England manager Gareth Southgate believes it is a "huge step" for Germany to be wearing poppies in Friday's friendly - and hopes there is no repeat of the "totally unacceptable" fan behaviour seen in Dortmund earlier this year.
The Three Lions kick-off their World Cup preparation with back-to-back glamour friendlies, with Brazil arriving at Wembley after Southgate's men pit their wits against the reigning world champions for the third time in less than 20 months.
The most recent encounter in March was tarnished by some England fans, with poor behaviour in Dortmund city centre spilling into the ground as the German national anthem was booed, while distasteful songs about the First and Second World Wars were sung.
Southgate hopes there are no such problems this time around and thanked the visitors for wearing black armbands bearing poppies in remembrance of members of the armed forces.
"I was asked about (the fan behaviour) immediately after the game in Dortmund and, to be honest, I wasn't aware at the time of exactly what had been said," the England manager said.
"It was hearsay, so I wasn't as strong as I'd like to have been on it, really.
"I think it's unacceptable. Completely unacceptable.
"We have huge a percentage of fans who follow us brilliantly. We experienced that in Lithuania when we went over to the supporters at the end of the game.

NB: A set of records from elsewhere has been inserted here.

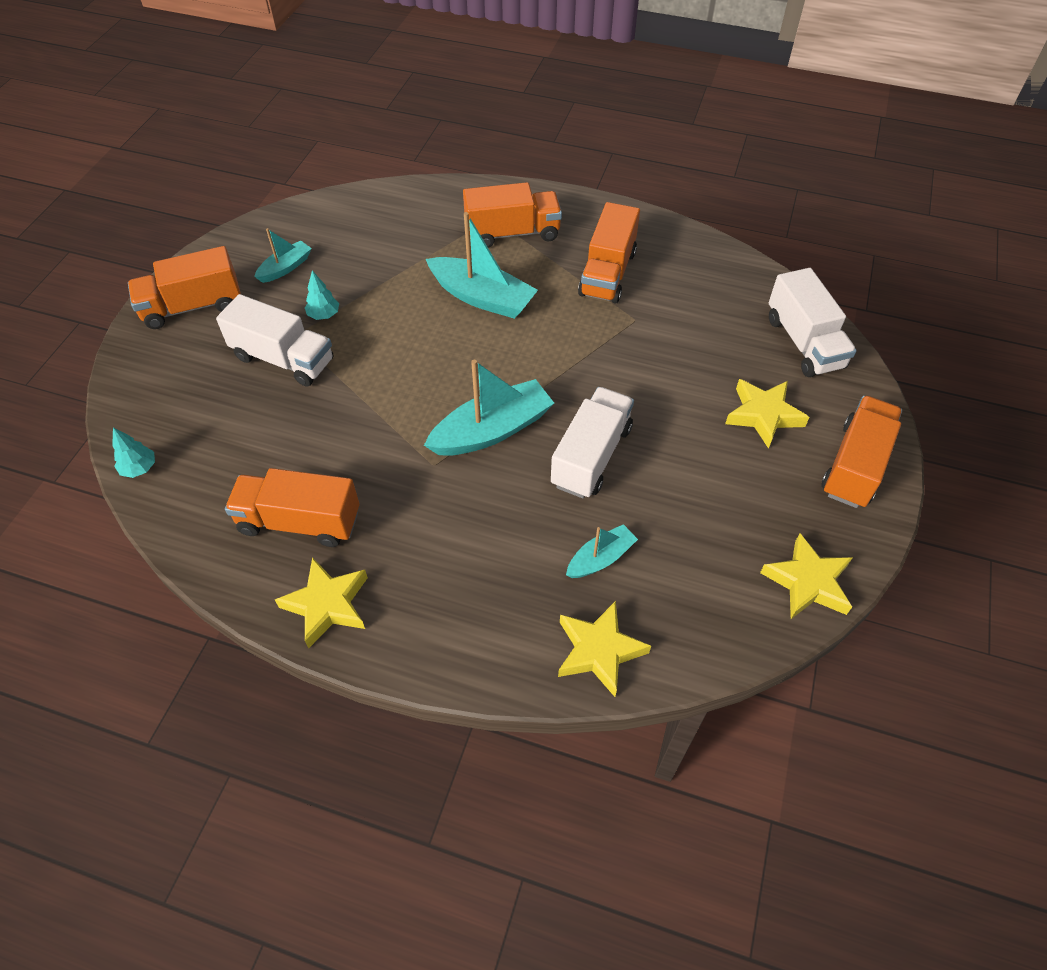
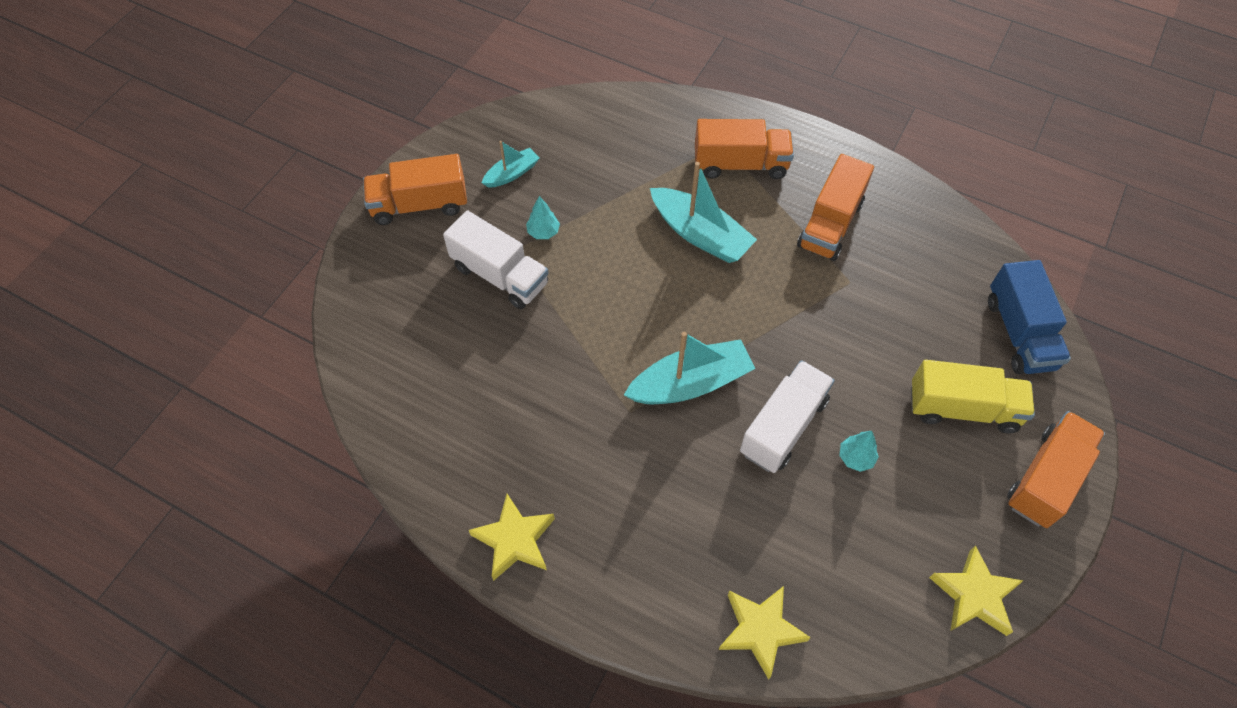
camera: 10 degrees right, 5 degrees up
turquoise tree [112,427,155,478] -> turquoise tree moved to [839,431,879,472]
orange truck [225,468,360,547] -> none
turquoise boat [566,524,638,578] -> none
yellow star [725,379,809,449] -> yellow truck [911,360,1035,433]
white truck [769,268,857,377] -> blue truck [988,260,1071,374]

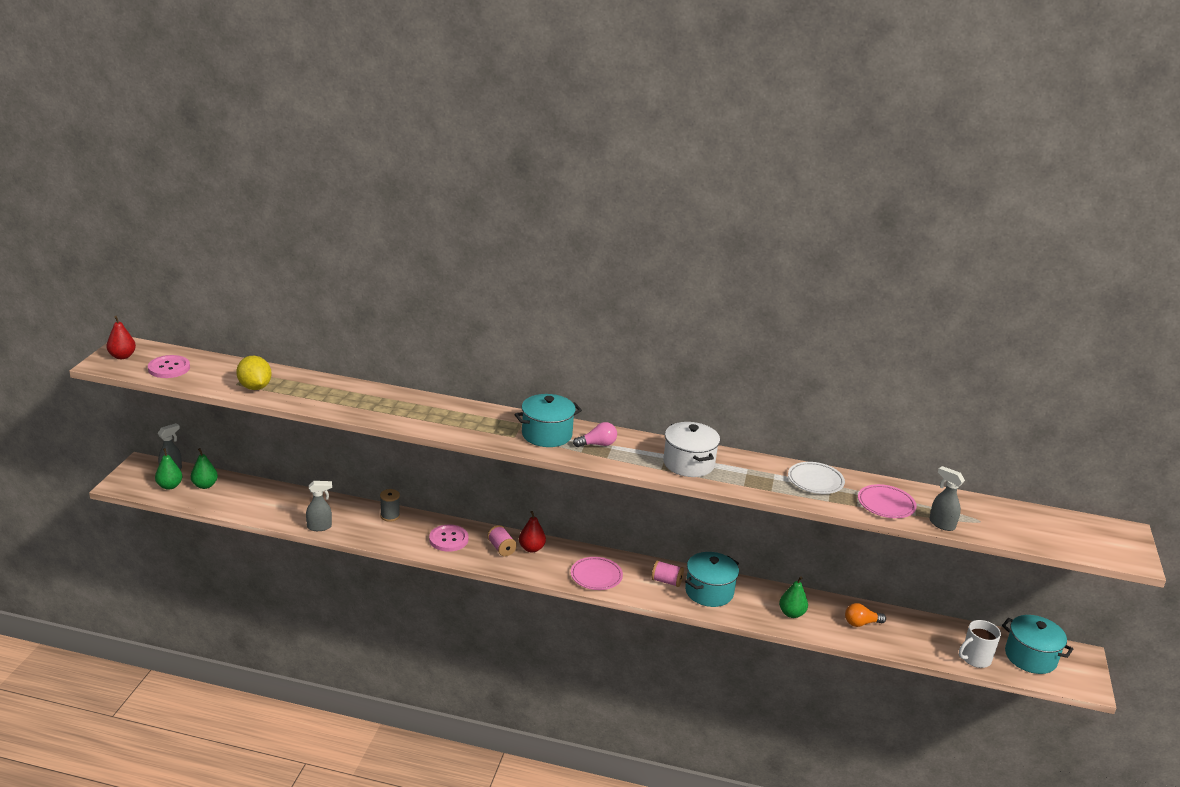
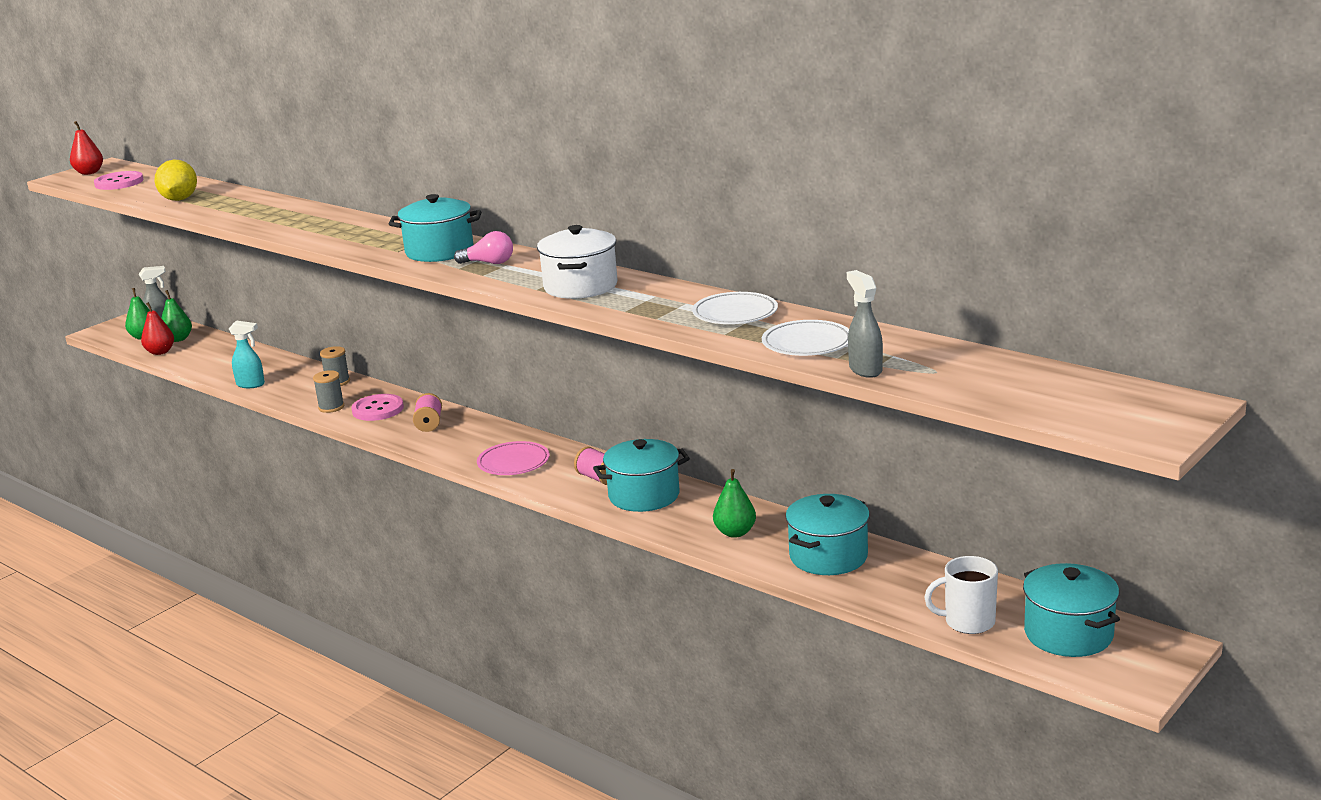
camera: 30 degrees right, 5 degrees down
grey spray bottle [306,481,332,531] -> turquoise spray bottle [229,321,265,388]
red pear [519,511,546,552] -> red pear moved to [141,302,174,355]
orange light bulb [845,603,886,627] -> turquoise pot [785,494,870,575]
pink plate [858,484,917,518] -> white plate [762,320,849,356]
none -> grey spool [313,370,344,413]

"An element that, things that were shouted that night (in Germany are) totally unacceptable.
"We've moved on from those times and should have moved on from those times.
"They don't represent us as a team, the people that do that, but I want to be very specific because I don't want it to be our fans as a collective. We're talking about individuals.
"The mass majority support us brilliantly.
"Also to add to that, Germany I think have taken a huge step in terms of agreeing to wear the poppy as well in this fixture, so I think that is something that should be noted. We appreciate what they're doing."
FIFA fined England, Scotland, Wales and Northern Ireland last year for displaying the poppy as part of the Armistice Day commemorations as it was deemed a political symbol.
The International Football Association Board's clarification on the relevant law in September means the teams can now display the poppy ahead of Remembrance Sunday.
Friday's match will see those that made the ultimate sacrifice honoured in various ways, with German Football Association president Reinhard Grindel happy to take part in the tributes.
"I positively welcome the decision to allow both the English and the German national teams to wear poppy armbands, because these are not about political propaganda in any way," the DFB president said.
"They're about remembering the kind of values that were kicked to the ground in two World Wars but are cherished by football: respect, tolerance, and humanity."
FA chief executive Martin Glenn added: "Remembering and commemorating the men and women who have served this country is engrained in our nation.
"Many of them have made the ultimate sacrifice and we will be honouring them, both on and off-the-pitch, for our match against Germany at Wembley Stadium.
"I would like to thank the DFB for also agreeing to wear the poppy for the match, in a show of solidarity and unity at this important time."